The PHSG is one of four overview groups which advise the MRC’s Strategy Board on the allocation of funding and resources in their area. Their job is to review the MRC's portfolio across the relevant research boards, identifying potential gaps and opportunities, consulting with the wider research community and relevant stakeholders and commissioning studies as needed. The PHSG is responsible for developing the MRC's strategy for population-based health research and ensuring that the MRC's portfolio in this area remains strong across all the MRC's research boards. Specific areas of responsibility include epidemiology, investment in cohorts and biobanks, population research methodologies including modelling and population-based genetic studies. The group will also develop strategies for improving translational public health research, covering the development and evaluation of interventions for disease prevention and health policy relevant to the UK through the MRC's partnership with the National Institute for Health Research.

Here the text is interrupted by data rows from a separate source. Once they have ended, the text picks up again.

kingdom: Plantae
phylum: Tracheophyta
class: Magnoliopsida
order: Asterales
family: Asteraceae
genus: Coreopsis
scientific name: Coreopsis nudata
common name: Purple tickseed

A key area of interest for the PHSRN is research methodology. As part of the MRC/NIHR single health research strategy the MRC is leading a new funding programme for methodological research. This will support methods development in a range of areas including clinical trials, population health sciences, health services research and health policy. It covers:
Methods for the design and analysis of primary descriptive and evaluative studies.

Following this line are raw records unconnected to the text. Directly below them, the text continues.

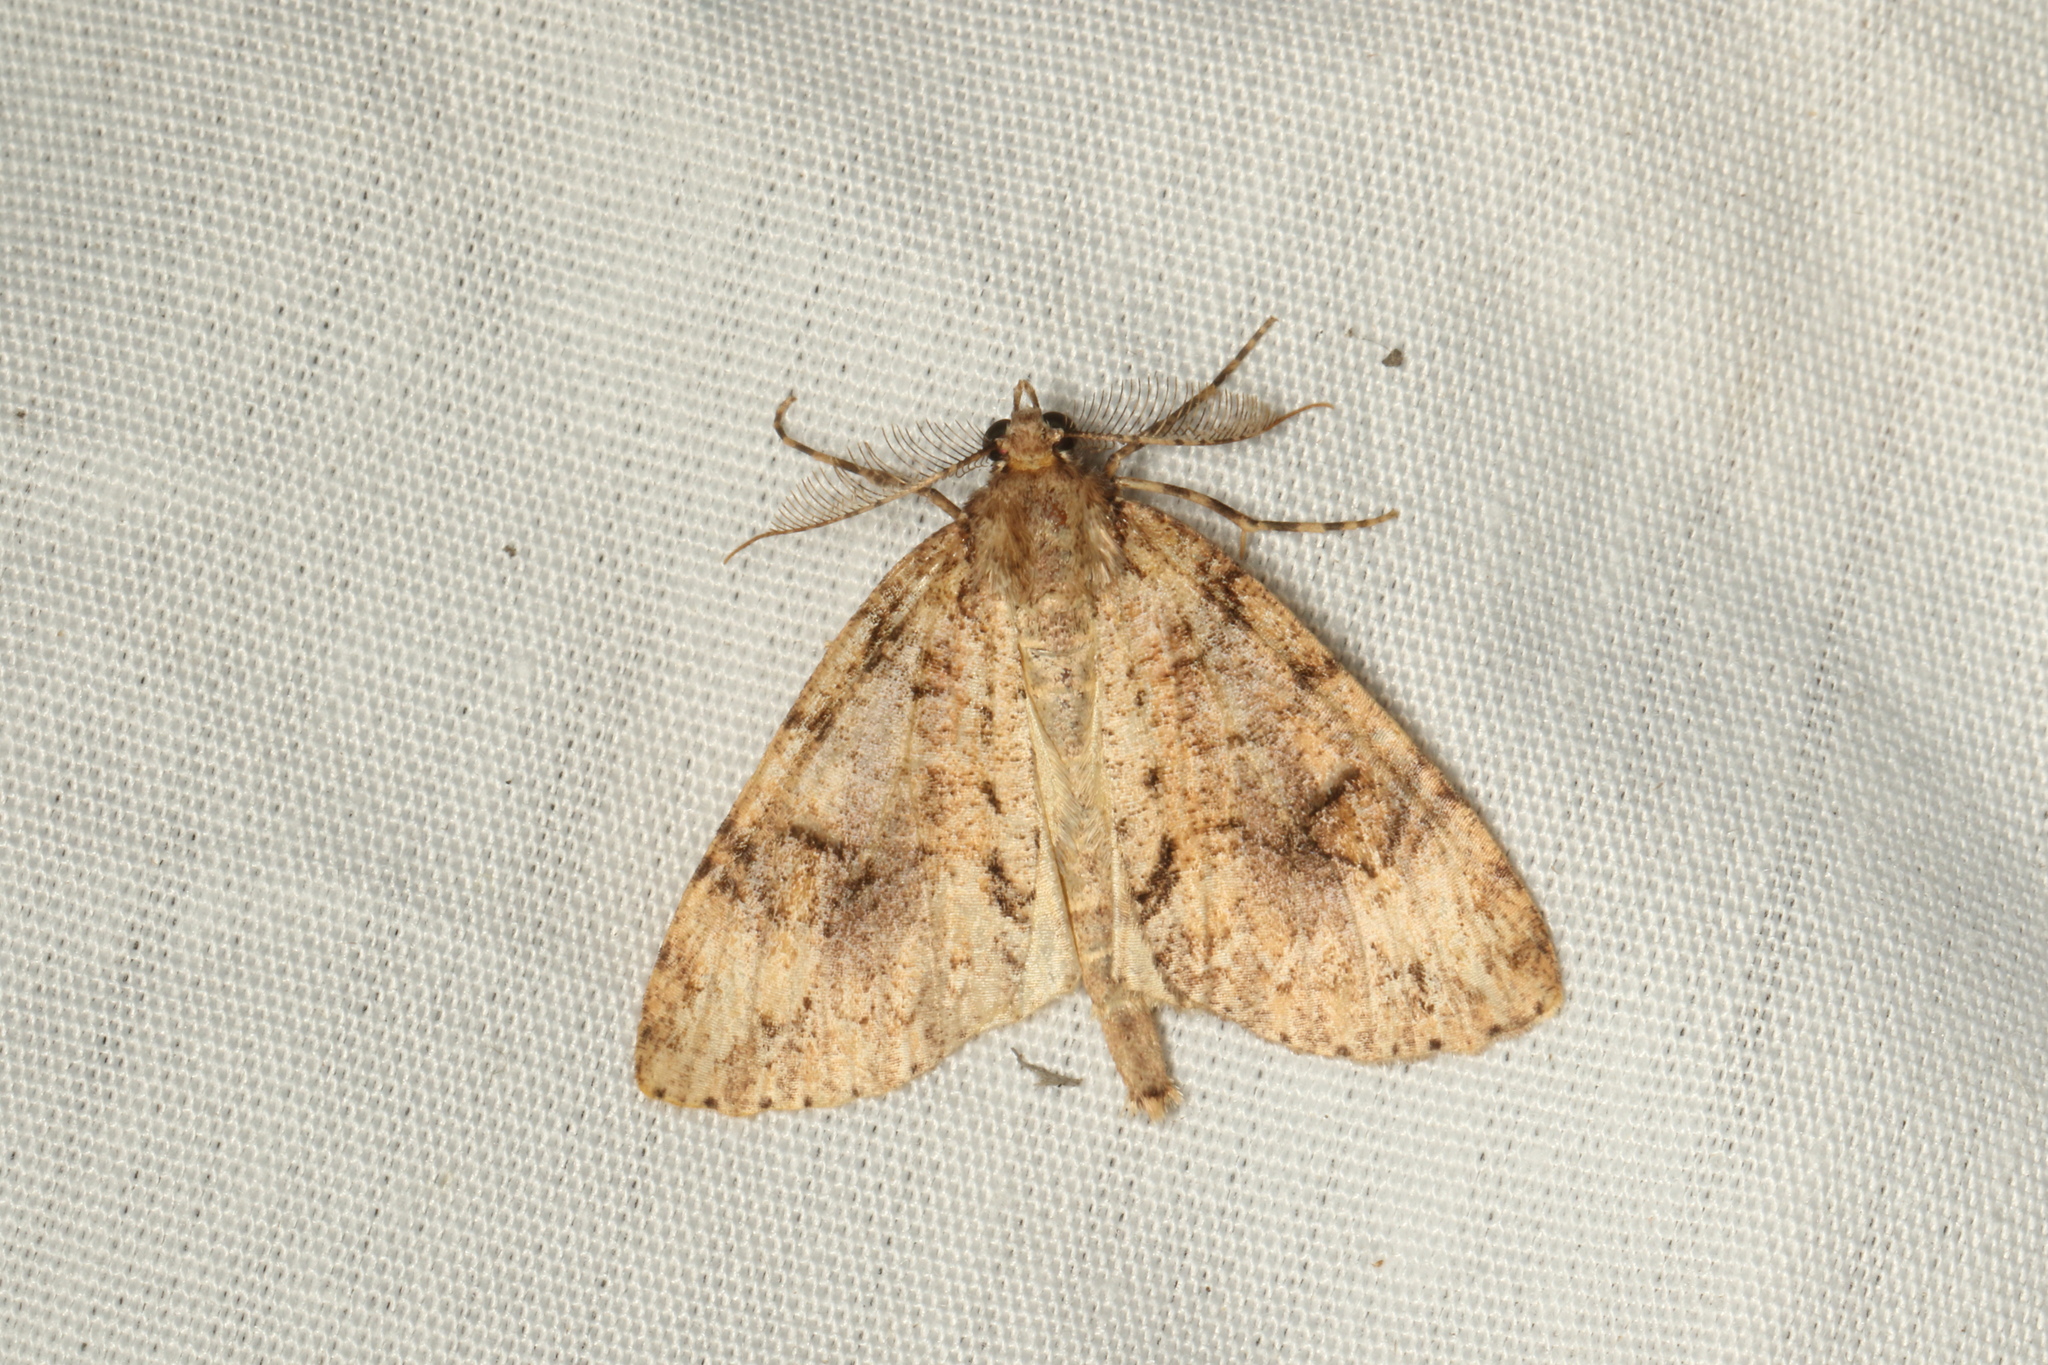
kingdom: Animalia
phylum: Arthropoda
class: Insecta
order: Lepidoptera
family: Geometridae
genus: Pseudocoremia
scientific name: Pseudocoremia suavis
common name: Common forest looper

Methods for the design and analysis of secondary studies involving reviews and evidence synthesis of descriptive and evaluative studies.
The design, process and analysis of clinical trials including improved methods for the assessment of risk, efficacy, safety and other issues related to regulatory approvals for new medicines, devices and diagnostics.

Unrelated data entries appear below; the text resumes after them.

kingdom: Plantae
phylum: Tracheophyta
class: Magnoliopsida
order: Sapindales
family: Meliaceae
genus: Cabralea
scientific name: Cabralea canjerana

Methodologies in the applied disciplines underpinning research in the health science, for example, health economics, biostatistics and quantitative analysis, modelling, decision sciences, epidemiology, behavioural sciences and health psychology, qualitative analysis and mixed methods, medical sociology, organisational and management science and bioethics.
The assessment and validation of patient-reported measures of health, health outcomes and satisfaction.
The focus is on research to develop methods that can be applied beyond a specific case-study. The ultimate aim is to improve methods across the whole spectrum of health research from basic to applied, with a view to accelerating and improving research translation. For more information, click here.
In a related development, involving a number of PHSRN units, the MRC is funding a national network for trials methodology research. The network is based on seven hubs, each made up of a core team undertaking high quality research to develop new and improved methods to design, conduct, analyse and report clinical trials. In addition, the hubs will provide support and advice to the clinical trials research community on methodological issues.
MRC supports capacity building in methodology and the population health sciences through two newly-launched fellowship schemes:
The new MRC Population Health Scientist Fellowship scheme focuses on the provision of population-based research into the promotion and maintenance of health, the frequency, burden and causal pathways of ill-health, and the effectiveness of interventions designed to reduce or prevent ill-health.
The new MRC Methodology Fellowship scheme focuses on the provision of specialist training in the development and investigation of innovative research methods across all areas of health research. Methodology fellowships will in general be appropriate for those ready to make the transition to be an independent researcher through a period of specialist methodology training. By contrast, while methodological innovation may be an outcome of the Population Health Scientist Fellowship, it is not an essential prerequisite.